When we declare an array and provide its size, the array is called a static array. The size of the array is set in stone and will never change. Ever.

We can perform static initialization of an array:

void some_function(void)
{
  int array1[5] = {1, 2, 3, 4, 5};  /* All elements are initialized */
  ...
}
In partial initialization, if we "run out" of initializers, the remaining elements are set to 0 (they are NOT undefined):
int array3[5] = {1, 2, 3};          /* 1, 2, 3, 0, 0 */
However, it is an error to provide too many initializers:
int array4[5] = {1, 2, 3, 4, 5, 6}; /* error: too many initializers */
warning: excess elements in array initializer
   int a[2] = {1, 2, 3};
                     ^
C has a convenient feature that allows us to leave the size of the array empty. The compiler automatically fills in the size based on the number of initializers provided:
int array5[] = {1, 2, 3};          /* array5 has 3 elements */
int array6[] = {1, 2, 3, 4, 5, 6}; /* array6 has 6 elements */
A very convenient (and efficient) way to initialize all elements to 0:
int array3[50] = {0};             /* All 50 elements (0 through 49) are set to 0 */


Example: Given a date in the form of month/day, print out the day of the year.
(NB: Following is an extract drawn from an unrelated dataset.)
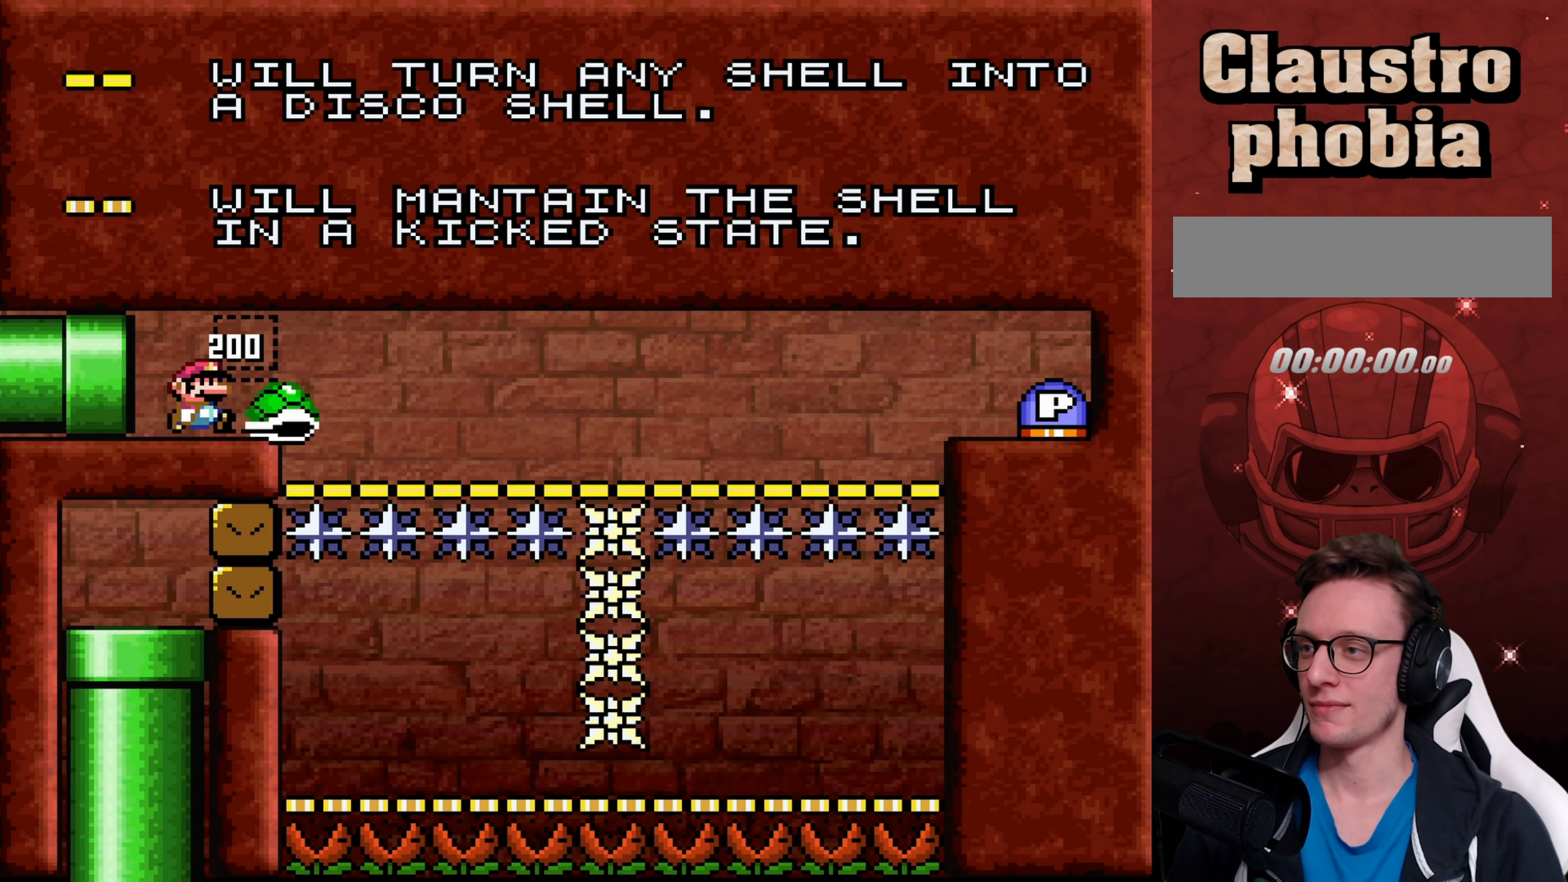
{"buttons": ["Y"], "events": [[233, "Y", "down"]]}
For example:

Day of Year for 1/1 is 1
Day of Year for 2/1 is 32
Day of Year for 5/13 is 133
Day of Year for 12/31 is 365
Not using arrays:
void DayOfYear(void)
{
    /* The number of days in each month, assume non-leap year */
  int jan = 31;  int feb = 28;  int mar = 31;
  int apr = 30;  int may = 31;  int jun = 30;
  int jul = 31;  int aug = 31;  int sep = 30;
  int oct = 31;  int nov = 30;  int dec = 31;
  
  int month, day; /* Current month and day */
  int count = 0;  /* Total count of days   */

    /* Prompt the user for month/day */
  printf("Enter a date (m/d): ");
  scanf("%d/%d", &month, &day);

    /*
     * Add up the number of days in the previous months
     * The break statements are intentionally missing!
     */
  switch (month)
  {
    case 12: 
      count += nov;
    case 11: 
      count += oct;
    case 10: 
      count += sep;
    case  9: 
      count += aug;
    case  8: 
      count += jul;
    case  7: 
      count += jun;
    case  6: 
      count += may;
    case  5: 
      count += apr;
    case  4: 
      count += mar;
    case  3: 
      count += feb;
    case  2: 
      count += jan;

    default: 
      count += day; /* Add in this month's days */
  }

    /* Format and print out the results */
  printf("The date %i/%i is day number %i\n", month, day, count);
}
The same problem using an array:
void DayOfYear(void)
{
    /* The number of days in each month, assume non-leap year */
  int months[] = {31, 28, 31, 30, 31, 30, 31, 31, 30, 31, 30, 31};

  int month;     /* Current month       */
  int day;       /* Current day         */
  int count = 0; /* Total count of days */
  int i;         /* Loop counter        */

    /* Prompt the user for month/day */
  printf("Enter a date (mm/dd): ");
  scanf("%d/%d", &month, &day);

    /* Add up the days in previous months */
  for (i = 0; i < month - 1; i++)
    count += months[i];

    /* Add in this month's days */
  count += day;

    /* Format and print out the results */
  printf("The date %i/%i is day number %i\n", month, day, count);
}
One final note about arrays: If you initialize array elements, the initializers must be constant expressions, i.e. their values must be known at compile-time.
#include <stdio.h>

int foo(int a, int  b)
{
  return a + b;
}

int main(void)
{
    /* Not allowed in C89/90 */
  int array[3] = {1, 2, foo(3, 4)};

  return array[0];
}
Warnings from gcc:
warning: initializer element is not computable at load time [-Wpedantic]
Warnings from clang:
warning: initializer for aggregate is not a compile-time constant [-Wc99-extensions]
Warnings from Microsoft's compiler:
warning C4204: nonstandard extension used: non-constant aggregate initializer

Passing Arrays to Functions

Arrays in C are treated differently than other types:

Let's see how this might be a problem.

This example works as expected (It finds the largest element in an array of integers). A pointer to the first element is passed to the function find_largest, along with the size (number of elements) in the array. Since the function has a pointer to the first element, it can access every element of the array using the subscript operator:

int main(void)
{
  int a[] = {4, 5, 3, 9, 5, 2, 7, 6};
  int largest;

  printf("Array before:\n");
  print_array(a, 8);

  largest = find_largest(a, 8);
  printf("Largest value: %i\n", largest);

  printf("Array after:\n");
  print_array(a, 8);

  return 0;
}

Output:
Array before:
    4    5    3    9    5    2    7    6
Largest value: 9
Array after:
    4    5    3    9    5    2    7    6
/* Assumes at least one element in the array */
int find_largest(int a[], int size)
{
  int i;
  int max = a[0]; /* assume first is largest */

  for (i = 1; i < size; i++)
    if (a[i] > max) 
      max = a[i];  /* found a larger one */

  return max;
}
Let's modify the function to do something unexpected.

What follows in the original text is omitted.